Man Xiao (Mandy)

Australian Rivers Institute/Griffith School of Environment

Room 2.02A, Building N13 (Environment 2), 

Griffith University, Nathan Campus,

170 Kessels Road, Nathan
Brisbane, QLD 4111,
Australia

Tel: + 61 7 373 57711+ 61 7 373 57711

Email: man.xiao@griffithuni.edu.au

PhD research outline

I am a PhD candidate within the Australian Rivers Institute. My supervisor is Prof.  Michele Burford and co-supervised by Dr Anusuya Willis and Dr Kate O’Brien (University of Queensland). My research work focuses on how physical factors, i.e., temperature, light attenuation, turbulent mixing and their interactions affect the competition between Cylindrospermopsis raciborskii and Microcystis aeruginosa.

C. raciborskii and M. aeruginosa are two of the most notorious cyanobacterial species as they both spread throughout the world and produce toxins that present great risks to living creatures. They both possess a range of unique eco-physiology traits to highly adapt to environmental changes, but vary with each other. C. raciborskii, due to its filamentous shape, it requires low light attenuation for growth but has less morality in turbulent mixing layers. It can tolerate a wide range of water temperature but prefers higher temperatures and more stratified waters. Compared to C. raciborskii, M. aeruginosa needs high light intensity for growth and prefers lower temperatures. It can regulate vertical distributions and overcome turbulent mixing to some extent due to its colonial morphology and gas-vesicle production. In addition, there is evidence that C. raciborskii is replacing M. aeruginosa or becoming co-dominant in some tropical lakes. Hence, the competition strategy between them should be considered, thus approaches for bloom control needed to be figure out as basis.

Master research brief

My master’s research focused on Microcystis blooms in Lake Taihu, the 3 rd biggest fresh lake in China. On the one hand, I emphasized on the ecology and morphology of different Microcystis strains that dominant in Lake Taihu, i.e., M. aeruginosa, Microcystis wesenbergii, Microcystis ichthyoblabe and Microcystis flos-aquae. The main results are as follows. 1) Microcystis blooms are not the result of fast growth of single cells but the floatation and accumulation on water surface of colonies in a short time, in contrast, blooms disappearance are the result of colonies disaggregate from water surface and uniformly distribute along the water depth. 2) The in-situ growth rate of Microcystis in Lake Taihu can be calculated form RNA/DNA ratio of colonies, which is a simpler method to know the cell density of Microcystis

On the other hand, how hydrodynamics affects the spatial and temporal distribution of Microcystis colonies with varying size along water depth. A vertical turbulent simulator was designed by me to study the relationship between turbulent mixing and Microcystis colony distribution. The main results are as follows. 1) Microcystis blooms formation and disappearance can be better described by vertical turbulent kinetic energy rather than threshold wind velocity. 2) When the average vertical turbulent kinetic energy exceeded in water column 55 cm 2/s 2, surface blooms disappeared and there were no differences in Microcystis size distribution vertically. 3) When the average vertical turbulent kinetic energy reached 60 cm 2/s 2, only colonies with 600-μm diameter or more can overcome the turbulence and float up for a short time.

Qualifications

MSc Environmental Science and Engineering, School of Environment, Hohai University, Nanjing, Jiangsu Province, China. 2014.

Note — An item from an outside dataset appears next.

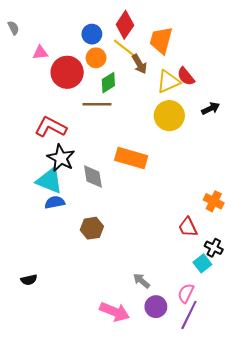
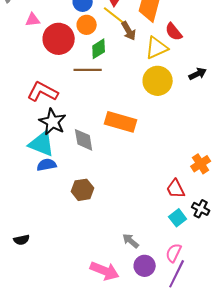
red semicircle: (186, 76) -> (174, 32), moved
orange cross: (214, 201) -> (201, 164), turned 30
cyan square: (202, 263) -> (178, 218), moved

BSc Environmental Engineering, School of Environment, Hohai University, Nanjing, Jiangsu Province, China. 2011.

Awards & Scholarships

PhD Scholarship, Griffith University, 2014.

National Scholarship awarded by the Ministry of Education of the People's Republic of China (5%), 2013.

Excellent Graduation Thesis for Bachelor's Degree honored by Hohai University (5%), 2011.

Spiritual Civilization Scholarship and Excellent Student honored by Hohai University (10%), 2008 & 2011.

Outstanding Academic Scholarship honored by Hohai University (10%), 2008-2011.

Publications

Man Xiao, Wei Zhu, Ming Li, et al. 2013. The influence of water oscillation on the vertical distribution of Microcystis colonies of different sizes. Fresenius Environmental Bulletin, 22 (12): 3511-3518.

Ming Li, Man Xiao. 2014. In situ growth rate of Microcystis in a hypertrophic lake: RNA/DNA ratio as an indicator. Fresenius Environmental Bulletin, 23(4): 1100-1106.